Ele contrata um advogado (Dr Derville) que se interessou por sua causa e decidiu ajudá-lo a provar que o seu cliente estava vivo e recuperar seu nome e suas posses.
Mas logo seria informado de toda a dificuldade que deveria enfrentar diante de um poder judiciário burocrático e caro.
Ele viria a perceber que nessa nova sociedade francesa (período da restauração) seu nome, seu título, sua honra , seus principios e sua palavra não valiam muita coisa. O advogado sugere que um acordo (uma transação ) com a esposa seria o melhor caminho. Esse encontro entre marido e mulher revelará a verdadeira face de cada um e ele se dará conta que não apenas na sociedade, mas também na vida da esposa não havia mais lugar para ele.
Já em A mulher abandonada , a Sra de Beauséant, que sofre as consequências por um erro (fica subentendido tratar-se de uma traição), excluída da sociedade, refugiada em uma pequena cidade na Normandia, decide que a única maneira de recuperar a sua dignidade e respeito é levando uma vida reta, longe de todos.

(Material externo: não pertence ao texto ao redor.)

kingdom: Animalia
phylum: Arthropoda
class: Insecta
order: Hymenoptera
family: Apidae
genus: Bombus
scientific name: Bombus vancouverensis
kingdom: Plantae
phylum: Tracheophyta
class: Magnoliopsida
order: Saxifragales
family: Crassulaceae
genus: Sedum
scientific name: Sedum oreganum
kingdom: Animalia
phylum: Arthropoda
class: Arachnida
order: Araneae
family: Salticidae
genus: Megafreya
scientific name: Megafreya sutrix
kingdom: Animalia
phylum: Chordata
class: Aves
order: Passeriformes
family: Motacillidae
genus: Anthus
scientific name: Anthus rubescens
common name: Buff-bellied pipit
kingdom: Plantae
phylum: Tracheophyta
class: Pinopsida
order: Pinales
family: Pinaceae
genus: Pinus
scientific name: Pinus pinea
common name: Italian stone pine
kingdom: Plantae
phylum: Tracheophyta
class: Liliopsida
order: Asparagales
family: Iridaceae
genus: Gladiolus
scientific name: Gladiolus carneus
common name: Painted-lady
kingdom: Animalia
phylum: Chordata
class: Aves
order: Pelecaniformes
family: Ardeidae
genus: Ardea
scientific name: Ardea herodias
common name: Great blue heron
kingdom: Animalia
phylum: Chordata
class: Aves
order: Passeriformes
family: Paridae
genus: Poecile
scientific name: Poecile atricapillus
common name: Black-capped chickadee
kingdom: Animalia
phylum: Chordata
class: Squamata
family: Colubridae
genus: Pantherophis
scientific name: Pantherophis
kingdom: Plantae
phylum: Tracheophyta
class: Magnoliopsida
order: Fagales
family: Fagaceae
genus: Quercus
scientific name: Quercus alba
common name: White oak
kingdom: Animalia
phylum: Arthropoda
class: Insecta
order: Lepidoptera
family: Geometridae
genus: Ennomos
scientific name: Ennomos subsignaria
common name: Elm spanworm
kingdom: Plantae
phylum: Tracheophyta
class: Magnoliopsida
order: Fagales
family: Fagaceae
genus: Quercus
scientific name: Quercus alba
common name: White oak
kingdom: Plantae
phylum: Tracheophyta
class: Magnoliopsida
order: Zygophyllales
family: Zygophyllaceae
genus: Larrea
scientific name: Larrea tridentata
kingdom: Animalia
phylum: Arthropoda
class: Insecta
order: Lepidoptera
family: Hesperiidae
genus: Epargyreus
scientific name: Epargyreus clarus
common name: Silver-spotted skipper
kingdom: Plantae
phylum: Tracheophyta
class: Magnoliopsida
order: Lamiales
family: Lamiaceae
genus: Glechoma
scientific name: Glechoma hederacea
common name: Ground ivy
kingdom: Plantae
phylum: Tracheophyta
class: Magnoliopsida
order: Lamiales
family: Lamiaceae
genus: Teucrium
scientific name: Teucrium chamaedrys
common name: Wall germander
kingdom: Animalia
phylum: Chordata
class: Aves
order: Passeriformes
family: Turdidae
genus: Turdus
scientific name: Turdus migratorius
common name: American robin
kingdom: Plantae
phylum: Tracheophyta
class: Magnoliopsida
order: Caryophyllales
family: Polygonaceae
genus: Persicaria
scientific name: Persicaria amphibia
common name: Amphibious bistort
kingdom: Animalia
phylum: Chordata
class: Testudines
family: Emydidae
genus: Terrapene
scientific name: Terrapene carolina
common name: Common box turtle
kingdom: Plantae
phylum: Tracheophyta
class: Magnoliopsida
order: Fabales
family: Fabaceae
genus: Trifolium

Porém, ela é incapaz, apesar de todas as recusas, de não ceder a uma paixão avassaladora ao conhecer um jovem barão, Sr. Gaston de Nueil com quem vive um romance por mais de 10 anos.
Mas o amor não é uma ciência exata e muitas vezes sucumbe diante de pressões sociais e familiares.
Quando o fim é inevitável, o que resta para o que ainda ama é seguir em frente. Para o outro, suportar o peso de suas próprias escolhas.
A mulher abandonada é uma história de amor, de recomeço, de abandono , de escolhas e consequências.
A vida da protagonista é narrada no romance O pai Goriot que será minha próxima leitura do autor.
Não vou prolongar muito o texto por que cada palavra pode revelar um spoiler, mas fiquem com a informação que trata-se de uma novela imperdível, nada clichê, com um final surpreendente, de um escritor que estou amando conhecer.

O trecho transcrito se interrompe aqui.